U.S. Coast Guard officials have called off the search for survivors after two CH-53 military helicopters went down off the coast of Hawaii on 14 Jan. 2016 during a training mission.
The U.S. Marines Corps are taking over recovery and salvage efforts going forward. Capt. James Jenkins, commander of the Coast Guard’s 14th District, delivered the news, saying “the decision to suspend the search without finding survivors was particularly difficult.”
The thoughts and condolences of the global aerospace and defense community are with all those affected.

OAHU, HAWAII, 15 Jan. 2016. Two U.S. Marine Corps. CH-53 helicopters, each with six Marines on board, collided off the coast of Oahu, Hawaii, early this morning, according to U.S. Coast Guard officials.

"The Marine Corps can confirm there is an active search-and-rescue operation ongoing for two CH-53E helicopters off the coast of Oahu.

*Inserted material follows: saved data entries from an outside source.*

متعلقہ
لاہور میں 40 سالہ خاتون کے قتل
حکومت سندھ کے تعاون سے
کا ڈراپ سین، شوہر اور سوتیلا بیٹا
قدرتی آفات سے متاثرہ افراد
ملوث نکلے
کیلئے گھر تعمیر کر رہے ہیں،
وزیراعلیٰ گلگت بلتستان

The U.S. Coast Guard is currently conducting search and rescue operations. The aircraft are from Marine Heavy Helicopter Squadron 463, Marine Aircraft Group 24, 1st Marine Aircraft Wing from Marine Corps Base Hawaii,” says Maj. Christian Devine, U.S. Marine Corps.

"Marine Corps Forces Pacific are currently working with the U.S. Coast Guard District 14 in ongoing search and rescue operations for two Marine CH-53E helicopters that were conducting a training flight off the coast of Oahu. We can confirm there are 12 Marines currently unaccounted for as a result of this incident, and officials will provide more details as they become available,” Maj. Devine adds.

The Sikorsky CH-53E Super Stallion heavy-lift helicopter of the Marine Corps can carry a 26,000-pound Light Armored Vehicle, 16 tons of cargo 50 miles and back, or enough combat-loaded Marines to lead an assault or humanitarian operation; but perhaps what's most amazing about the largest military helicopter in the U.S. is what it achieves despite its size. Though powerful enough to lift every aircraft in the Marine inventory except the KC-130, the CH-53E Super Stallion is compact enough to deploy on amphibious assault ships, and has the armament, speed and agility to qualify as much more than a heavy lifter.

Intelligent Aerospace editors continue to follow and report on this tragic news. Our thoughts are with all those affected, and we appreciate all those involved in the search for the missing Marines.